▸ TEXT SHOWN:
- Opening Delimiter -

Our patient’s primary lung cancer and involved regional lymph nodes responded to treatment and seemed to be well controlled. However, the multiple bone metastases and PTTM that were diagnosed by postmortem examination indicated that the disease had been progressing in other locations. Some case series of autopsies have reported that PTTM typically occurs in patients with advanced metastatic cancer, particularly adenocarcinoma and that its incidence is 0.9%–3.3% [1,2,3,4]. Godbole et al. comprehensively reviewed 160 reported case of PTTM and found that PTTM was diagnosed prior to or simultaneously with diagnosis of the causative cancer in 35% of cases [5]. Thus, PTTM can cause collapse and sudden death before the causative cancer has been recognized, indicating that the cited 35% should be viewed with caution as there may be publication biases. Additionally, cases of PTTM in patients receiving immuno-chemotherapy, including immune checkpoint inhibitors, are poorly documented. We believed that our patient’s lung cancer had been successfully treated until the postmortem examination was performed. Such overconfidence may hinder making a premortem diagnosis of PTTM.

Regarding our patient’s clinical course, there was a discrepancy in efficacy of treatment between the primary lung cancer and the bone metastases and tumors in the pulmonary microvasculature. Differences in efficacy in different sites are not rare in clinical practice. Two theories to explain this phenomenon have been proposed. One is the classical hypothesis of Goldie and Coldman that drug resistance can arise from spontaneous gene mutations and the risk of such resistance increases with time [6]. The other is based on the fact that whole-genome sequencing of metastases and primary tumors has recently revealed that polyclonal seeding and inter-clonal cooperation between multiple subclones occurs, potentially generating differences in biological properties between metastases and primary tumors [7]. In the present case, the differences in treatment efficacy may be attributable to selective migration of surviving and resistant clones to the vertebrae and pulmonary microvasculature. Additionally, reducing the primary tumor may be responsible for exacerbation of metastatic disease: Demicheli et al. reviewed several cases in which explosive metastatic growth was observed soon after resection of the primary tumor. They hypothesized that the primary tumor releases systemic factors that suppress growth of micrometastases and that resection of a primary cancer can modulate tumor dormancy [8]. Our patient’s primary tumor was not resected. However, she did receive potent immuno-chemotherapy, including immune checkpoint inhibitors, which shrank her primary tumor, potentially reducing release of systemic suppressive factors in the same way as after resection.

- Closing Delimiter -

▸ RECORDED INFORMATION:
- Opening Delimiter -

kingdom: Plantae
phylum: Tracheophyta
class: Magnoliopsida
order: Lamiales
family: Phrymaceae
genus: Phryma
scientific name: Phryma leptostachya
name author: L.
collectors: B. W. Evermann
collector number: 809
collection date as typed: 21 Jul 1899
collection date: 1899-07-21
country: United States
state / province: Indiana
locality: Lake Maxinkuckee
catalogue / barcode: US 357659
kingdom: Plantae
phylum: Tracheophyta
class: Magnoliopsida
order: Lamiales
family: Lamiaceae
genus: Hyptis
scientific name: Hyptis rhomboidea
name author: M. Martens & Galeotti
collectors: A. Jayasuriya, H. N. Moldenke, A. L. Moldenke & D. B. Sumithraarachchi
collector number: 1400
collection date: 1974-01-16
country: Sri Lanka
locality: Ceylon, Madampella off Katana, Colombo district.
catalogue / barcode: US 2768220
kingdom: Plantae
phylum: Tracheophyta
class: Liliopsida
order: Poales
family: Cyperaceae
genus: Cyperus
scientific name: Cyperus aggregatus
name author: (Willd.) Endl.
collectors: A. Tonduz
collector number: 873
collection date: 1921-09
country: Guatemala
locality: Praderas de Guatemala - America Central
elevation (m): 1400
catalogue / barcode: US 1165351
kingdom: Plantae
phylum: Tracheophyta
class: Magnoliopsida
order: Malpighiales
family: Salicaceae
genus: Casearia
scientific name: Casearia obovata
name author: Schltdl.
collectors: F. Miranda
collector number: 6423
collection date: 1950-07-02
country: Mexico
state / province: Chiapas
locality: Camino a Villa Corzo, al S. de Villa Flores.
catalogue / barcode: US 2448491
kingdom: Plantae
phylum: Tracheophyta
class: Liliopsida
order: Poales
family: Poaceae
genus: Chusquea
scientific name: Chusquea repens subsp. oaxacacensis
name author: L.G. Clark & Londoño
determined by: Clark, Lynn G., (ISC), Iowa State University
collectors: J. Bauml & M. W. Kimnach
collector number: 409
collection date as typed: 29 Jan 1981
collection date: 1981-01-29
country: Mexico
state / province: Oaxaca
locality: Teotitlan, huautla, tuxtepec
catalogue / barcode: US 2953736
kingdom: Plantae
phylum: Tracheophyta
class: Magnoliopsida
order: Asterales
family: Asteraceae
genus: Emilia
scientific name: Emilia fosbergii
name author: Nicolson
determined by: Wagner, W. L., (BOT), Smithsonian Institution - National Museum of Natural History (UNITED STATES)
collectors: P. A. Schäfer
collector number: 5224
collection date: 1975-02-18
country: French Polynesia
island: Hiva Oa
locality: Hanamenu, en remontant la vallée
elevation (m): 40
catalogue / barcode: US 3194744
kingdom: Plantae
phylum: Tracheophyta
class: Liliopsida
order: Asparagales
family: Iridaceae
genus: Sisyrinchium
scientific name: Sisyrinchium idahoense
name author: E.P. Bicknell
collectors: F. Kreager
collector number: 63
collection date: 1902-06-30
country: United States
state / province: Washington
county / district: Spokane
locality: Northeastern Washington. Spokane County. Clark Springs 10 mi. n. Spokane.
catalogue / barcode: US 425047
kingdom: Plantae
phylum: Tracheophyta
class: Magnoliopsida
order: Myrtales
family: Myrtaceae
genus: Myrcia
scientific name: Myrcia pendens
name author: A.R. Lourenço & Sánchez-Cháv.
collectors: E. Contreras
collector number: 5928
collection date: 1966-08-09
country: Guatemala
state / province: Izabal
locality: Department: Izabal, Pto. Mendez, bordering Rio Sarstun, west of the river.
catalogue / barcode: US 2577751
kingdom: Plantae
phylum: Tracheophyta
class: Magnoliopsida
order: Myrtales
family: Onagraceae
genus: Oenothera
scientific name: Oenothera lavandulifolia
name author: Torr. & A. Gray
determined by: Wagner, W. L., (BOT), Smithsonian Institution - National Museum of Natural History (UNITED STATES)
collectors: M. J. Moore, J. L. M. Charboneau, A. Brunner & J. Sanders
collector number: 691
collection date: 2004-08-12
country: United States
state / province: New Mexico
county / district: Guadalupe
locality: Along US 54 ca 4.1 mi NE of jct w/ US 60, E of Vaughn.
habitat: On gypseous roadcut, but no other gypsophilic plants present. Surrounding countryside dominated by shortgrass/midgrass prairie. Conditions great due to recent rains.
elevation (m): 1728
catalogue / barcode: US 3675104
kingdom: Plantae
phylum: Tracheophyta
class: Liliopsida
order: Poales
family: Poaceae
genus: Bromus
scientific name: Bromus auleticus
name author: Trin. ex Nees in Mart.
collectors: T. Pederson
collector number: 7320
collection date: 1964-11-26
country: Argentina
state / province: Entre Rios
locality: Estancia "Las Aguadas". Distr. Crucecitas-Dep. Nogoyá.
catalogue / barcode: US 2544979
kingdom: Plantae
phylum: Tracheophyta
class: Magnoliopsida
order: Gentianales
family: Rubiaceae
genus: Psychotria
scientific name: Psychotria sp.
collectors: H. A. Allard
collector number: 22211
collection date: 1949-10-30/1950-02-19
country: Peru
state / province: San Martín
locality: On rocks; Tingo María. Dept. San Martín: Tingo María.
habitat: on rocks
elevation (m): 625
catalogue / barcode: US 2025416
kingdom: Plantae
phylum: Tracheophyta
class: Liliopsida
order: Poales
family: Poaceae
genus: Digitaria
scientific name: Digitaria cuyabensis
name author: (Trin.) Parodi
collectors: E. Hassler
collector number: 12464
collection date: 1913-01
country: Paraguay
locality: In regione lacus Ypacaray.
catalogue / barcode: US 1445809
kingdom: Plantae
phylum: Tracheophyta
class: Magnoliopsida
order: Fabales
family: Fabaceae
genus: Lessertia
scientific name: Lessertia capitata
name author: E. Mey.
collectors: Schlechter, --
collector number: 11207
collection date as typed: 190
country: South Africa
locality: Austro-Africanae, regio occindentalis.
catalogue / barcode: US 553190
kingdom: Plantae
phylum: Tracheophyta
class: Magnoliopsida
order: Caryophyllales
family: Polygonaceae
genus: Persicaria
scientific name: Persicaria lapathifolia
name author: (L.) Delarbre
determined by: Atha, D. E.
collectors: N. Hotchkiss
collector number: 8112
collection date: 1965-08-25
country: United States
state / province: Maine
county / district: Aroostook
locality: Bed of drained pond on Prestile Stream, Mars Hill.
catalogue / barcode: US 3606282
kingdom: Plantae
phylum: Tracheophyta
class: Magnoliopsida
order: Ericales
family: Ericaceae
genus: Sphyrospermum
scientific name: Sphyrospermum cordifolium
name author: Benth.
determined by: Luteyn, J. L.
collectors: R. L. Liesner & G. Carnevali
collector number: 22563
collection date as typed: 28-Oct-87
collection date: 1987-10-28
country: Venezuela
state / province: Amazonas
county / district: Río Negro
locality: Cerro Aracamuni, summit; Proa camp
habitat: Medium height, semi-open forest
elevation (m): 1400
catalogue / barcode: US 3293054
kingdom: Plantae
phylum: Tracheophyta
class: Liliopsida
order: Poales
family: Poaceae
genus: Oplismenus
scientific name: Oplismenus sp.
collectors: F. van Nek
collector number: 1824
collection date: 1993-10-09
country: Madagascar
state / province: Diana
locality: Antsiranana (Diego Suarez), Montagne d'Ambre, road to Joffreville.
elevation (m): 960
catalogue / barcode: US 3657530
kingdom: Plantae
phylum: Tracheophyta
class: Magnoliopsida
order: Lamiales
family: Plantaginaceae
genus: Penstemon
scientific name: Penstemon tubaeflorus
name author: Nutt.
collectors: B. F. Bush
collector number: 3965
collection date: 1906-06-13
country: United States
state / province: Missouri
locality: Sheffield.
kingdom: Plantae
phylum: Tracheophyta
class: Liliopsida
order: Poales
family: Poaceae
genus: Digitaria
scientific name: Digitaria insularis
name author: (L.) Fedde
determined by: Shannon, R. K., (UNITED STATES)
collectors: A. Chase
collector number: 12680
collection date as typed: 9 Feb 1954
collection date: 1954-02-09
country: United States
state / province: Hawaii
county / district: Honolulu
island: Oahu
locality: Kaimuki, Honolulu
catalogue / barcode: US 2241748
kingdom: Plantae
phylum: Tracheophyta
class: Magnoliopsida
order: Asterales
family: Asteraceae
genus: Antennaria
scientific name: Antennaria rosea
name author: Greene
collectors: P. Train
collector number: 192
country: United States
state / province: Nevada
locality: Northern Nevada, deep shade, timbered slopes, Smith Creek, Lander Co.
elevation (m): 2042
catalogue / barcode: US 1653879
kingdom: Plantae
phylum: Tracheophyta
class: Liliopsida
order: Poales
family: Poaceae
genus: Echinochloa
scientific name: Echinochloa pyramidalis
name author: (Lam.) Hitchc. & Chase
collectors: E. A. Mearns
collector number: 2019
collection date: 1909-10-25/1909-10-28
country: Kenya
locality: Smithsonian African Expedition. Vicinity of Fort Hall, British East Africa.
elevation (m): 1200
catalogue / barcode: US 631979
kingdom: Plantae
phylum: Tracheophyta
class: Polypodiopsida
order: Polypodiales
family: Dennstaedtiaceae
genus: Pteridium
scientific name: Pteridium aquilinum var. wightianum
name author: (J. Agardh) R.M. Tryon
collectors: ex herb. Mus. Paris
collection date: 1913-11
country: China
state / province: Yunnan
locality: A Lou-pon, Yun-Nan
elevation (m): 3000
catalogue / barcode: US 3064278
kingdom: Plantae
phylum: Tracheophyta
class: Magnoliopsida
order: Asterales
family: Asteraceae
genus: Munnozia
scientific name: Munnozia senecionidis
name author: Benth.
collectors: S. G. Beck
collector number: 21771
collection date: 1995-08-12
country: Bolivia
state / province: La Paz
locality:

- Closing Delimiter -

▸ REQUIRED WORK:
• 1. In the text on pulmonary tumor thrombotic microangiopathy, what incidence of PTTM do autopsy case series report?
• 2. Go on with the text on pulmonary tumor thrombotic microangiopathy from its last sentence.

▸ ANSWERS BY ITEM NUMBER:
• 1. 0.9%–3.3%

• 2.
Making a premortem diagnosis of PTTM is extremely difficult because it is rare and progresses rapidly. Furthermore, a bronchoscopic or thoracoscopic biopsy, which is a high-risk procedure in such ill patients, is needed for a definitive diagnosis. Several attempts at making an early diagnosis of PTTM by less invasive means have been reported. Kamada et al. reported identifying specific findings for PTTM in three patients by lung perfusion blood volume imaging on dual-energy computed tomography [9]. Mitsui et al. suggested cytological examination of blood sampled via a right heart catheter [10], previous studies having shown that cytological examination of blood obtained via a wedged pulmonary artery catheter has a sensitivity of 80%–88% and a specificity of 82%–94% [11, 12]. These approaches are promising and could enable more timely treatment; however, they can only be implemented if PTTM is suspected.

In conclusion, clinicians should always consider the possibility of PTTM when a patient with diagnosed or suspected cancer develops progressive dyspnea, because PTTM must be suspected before it can be diagnosed.